Background
Recently I read about some attempts of finding the exact order of Mertens function. It is conjectured that $$0<\limsup_{x\to\infty}\frac{M(x)}{\sqrt x(\log\log\log x)^{5/4}}<\infty\
(\text{Gonek's conjecture}),$$ and this conjecture is supported by probabilistic evidence that $M(e^y)e^{-y/2}$ has a limiting distribution. It would be surprising either if this conjecture is proven (which leads to Riemann Hypothesis) or if it is proven false despite of the strong heuristic probabilistic evidence.
Question: is there any famous conjecture which has probabilistic evidence to suggest it is true initially, but later it was proven false?
By probabilistic evidence I mean evidence such as $S=\sum_{n=1}^\infty\frac{\sin n^2x}n$ converges with probability one, suggesting that series $\sum_{n=1}^\infty\frac{\sin n^2}n$ converges. Note that it does not mean for all $x$, $S$ converges, but such an $x$ making $S$ diverges is hard to construct so even if there is an $x$ satisfying that condition, it does not count as an example.

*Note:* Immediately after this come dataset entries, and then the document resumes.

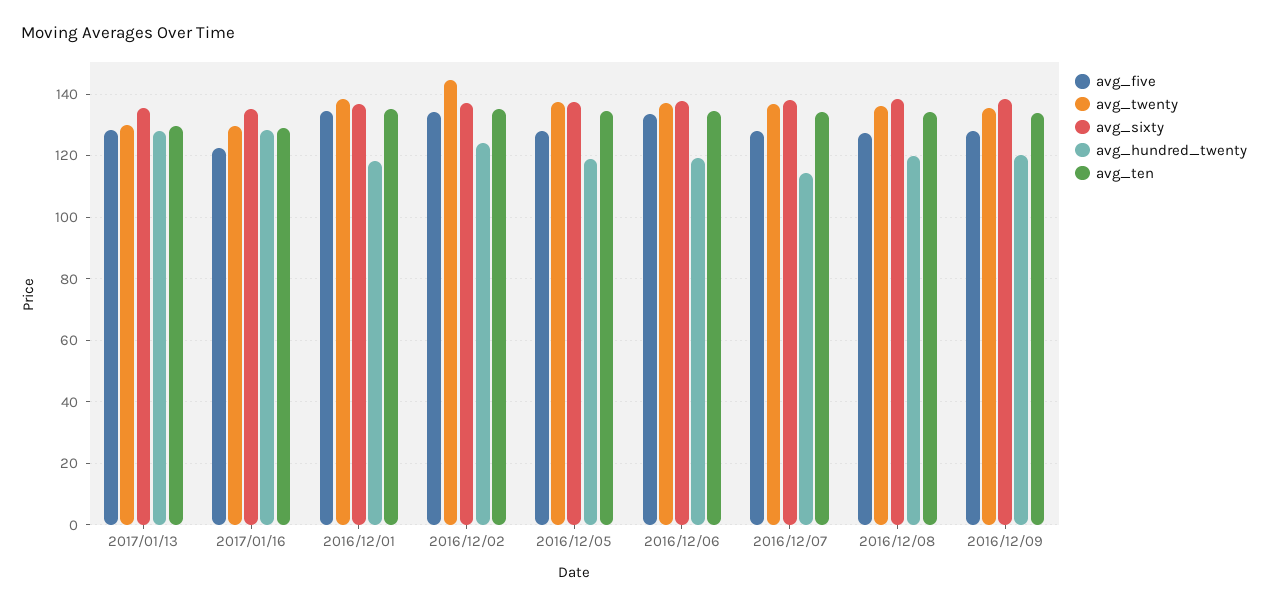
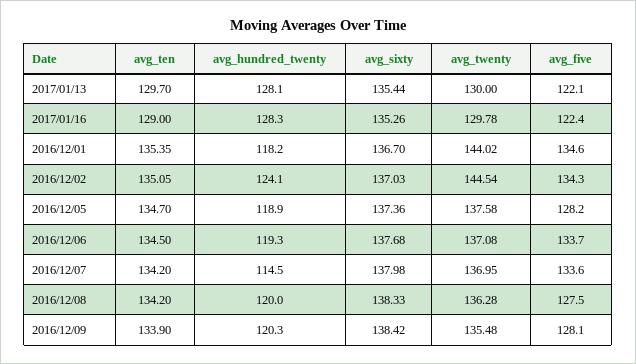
  {
    "avg_five": {
-     "2017/01/13": 128,
+     "2017/01/13": 122.1,
      "2017/01/16": 122.4,
      "2016/12/01": 134.6,
      "2016/12/02": 134.3,
      "2016/12/05": 128.2,
      "2016/12/06": 133.7,
-     "2016/12/07": 128,
+     "2016/12/07": 133.6,
      "2016/12/08": 127.5,
      "2016/12/09": 128.1
    },
    "avg_twenty": {
      "2017/01/13": 130,
      "2017/01/16": 129.78,
-     "2016/12/01": 138,
+     "2016/12/01": 144.02,
      "2016/12/02": 144.54,
      "2016/12/05": 137.58,
      "2016/12/06": 137.08,
      "2016/12/07": 136.95,
      "2016/12/08": 136.28,
      "2016/12/09": 135.48
    },
    "avg_sixty": {
      "2017/01/13": 135.44,
      "2017/01/16": 135.26,
      "2016/12/01": 136.7,
      "2016/12/02": 137.03,
      "2016/12/05": 137.36,
      "2016/12/06": 137.68,
      "2016/12/07": 137.98,
      "2016/12/08": 138.33,
      "2016/12/09": 138.42
    },
    "avg_hundred_twenty": {
      "2017/01/13": 128.1,
      "2017/01/16": 128.3,
      "2016/12/01": 118.2,
      "2016/12/02": 124.1,
      "2016/12/05": 118.9,
      "2016/12/06": 119.3,
      "2016/12/07": 114.5,
      "2016/12/08": 120,
      "2016/12/09": 120.3
    },
    "avg_ten": {
      "2017/01/13": 129.7,
      "2017/01/16": 129,
      "2016/12/01": 135.35,
      "2016/12/02": 135.05,
      "2016/12/05": 134.7,
      "2016/12/06": 134.5,
      "2016/12/07": 134.2,
      "2016/12/08": 134.2,
      "2016/12/09": 133.9
    }
  }

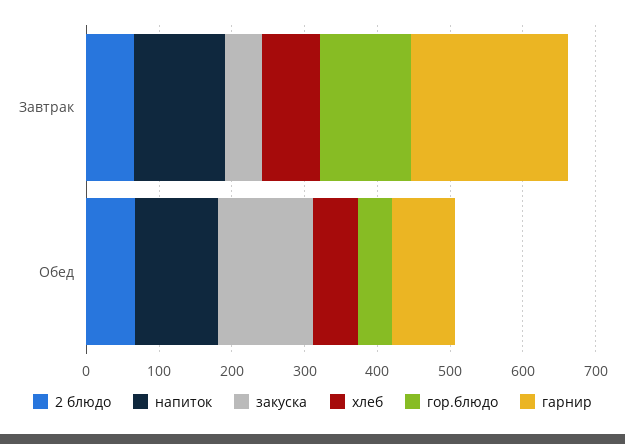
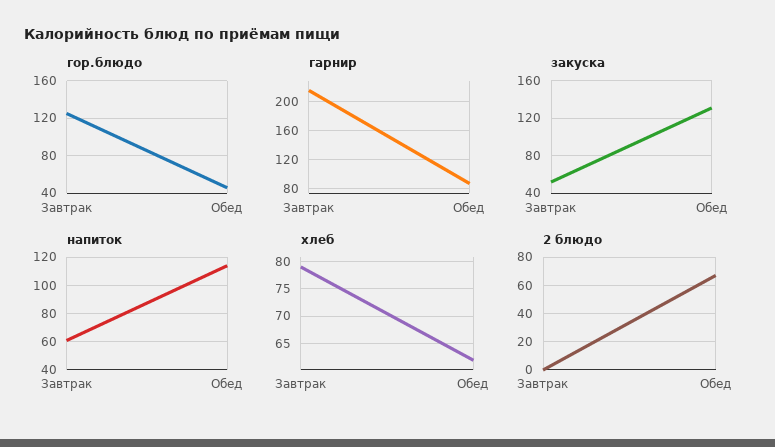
  {
    "2 блюдо": {
-     "Завтрак": 60,
+     "Завтрак": 0,
      "Обед": 65
    },
    "напиток": {
-     "Завтрак": 120,
+     "Завтрак": 60,
      "Обед": 115
    },
    "закуска": {
      "Завтрак": 50,
      "Обед": 130
    },
    "хлеб": {
      "Завтрак": 80,
      "Обед": 60
    },
    "гор.блюдо": {
      "Завтрак": 130,
      "Обед": 50
    },
    "гарнир": {
      "Завтрак": 220,
      "Обед": 90
    }
  }

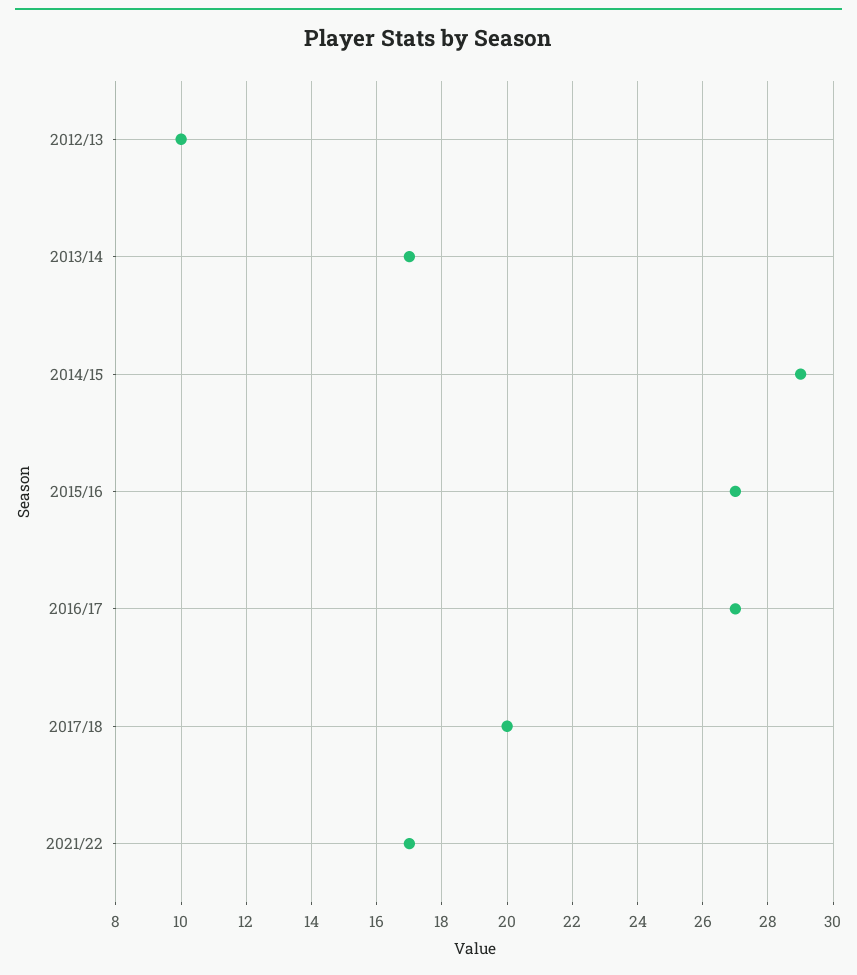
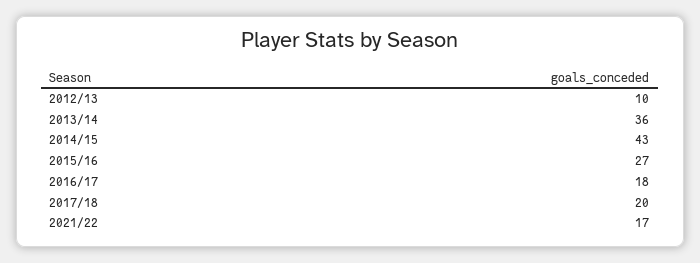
  {
    "2012/13": 10,
-   "2013/14": 17,
+   "2013/14": 36,
-   "2014/15": 29,
+   "2014/15": 43,
    "2015/16": 27,
-   "2016/17": 27,
+   "2016/17": 18,
    "2017/18": 20,
    "2021/22": 17
  }

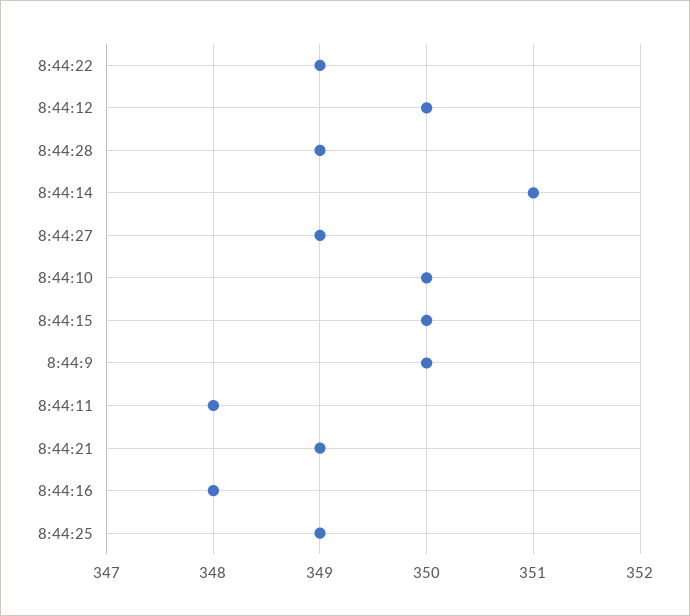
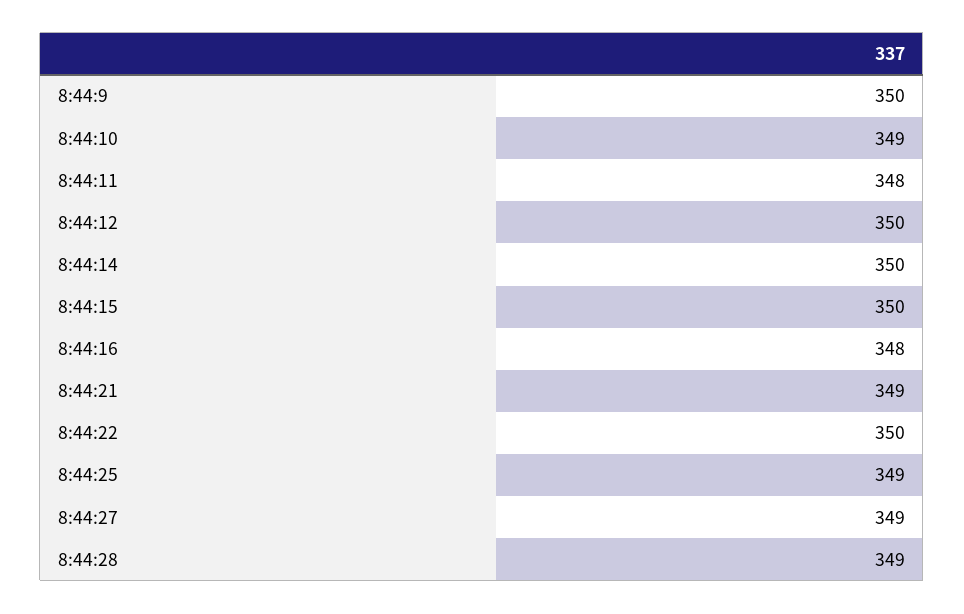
  {
-   "8:44:22": 349,
+   "8:44:22": 350,
    "8:44:12": 350,
    "8:44:28": 349,
-   "8:44:14": 351,
+   "8:44:14": 350,
    "8:44:27": 349,
-   "8:44:10": 350,
+   "8:44:10": 349,
    "8:44:15": 350,
    "8:44:9": 350,
    "8:44:11": 348,
    "8:44:21": 349,
    "8:44:16": 348,
    "8:44:25": 349
  }

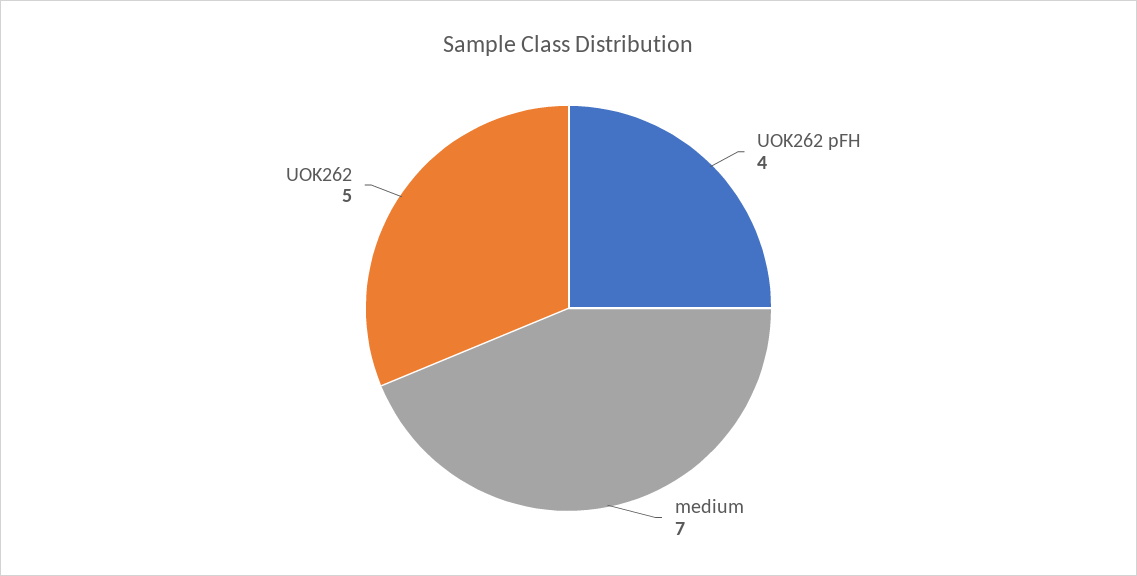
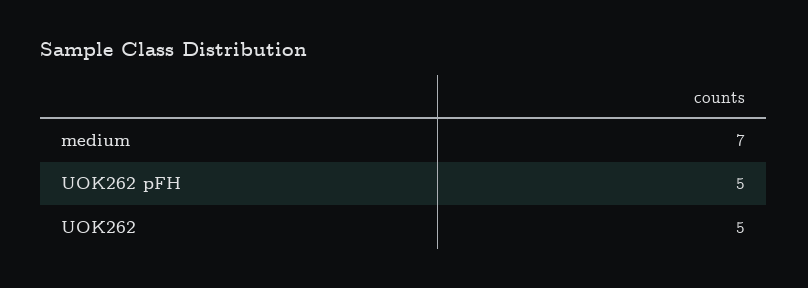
  {
-   "UOK262 pFH": 4,
+   "UOK262 pFH": 5,
    "medium": 7,
    "UOK262": 5
  }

Another possible example will be the normality of $\sqrt2$ in a chosen base. Borel proved$^{[1]}$ that almost all (w.r.t. Lebesgue measure) real numbers are normal. This is still open, and I wonder whether there is an irrational number which is proven not to be normal, but is not constructed digit-by-digit such as $0.123456789101112131415161718\cdots$. Here the probabilistic evidence is the result Borel proved.
[1]Borel, É. "Les probabilités dénombrables et leurs applications arithmétiques." Rend. Circ. Mat. Palermo 27, 247-271, 1909.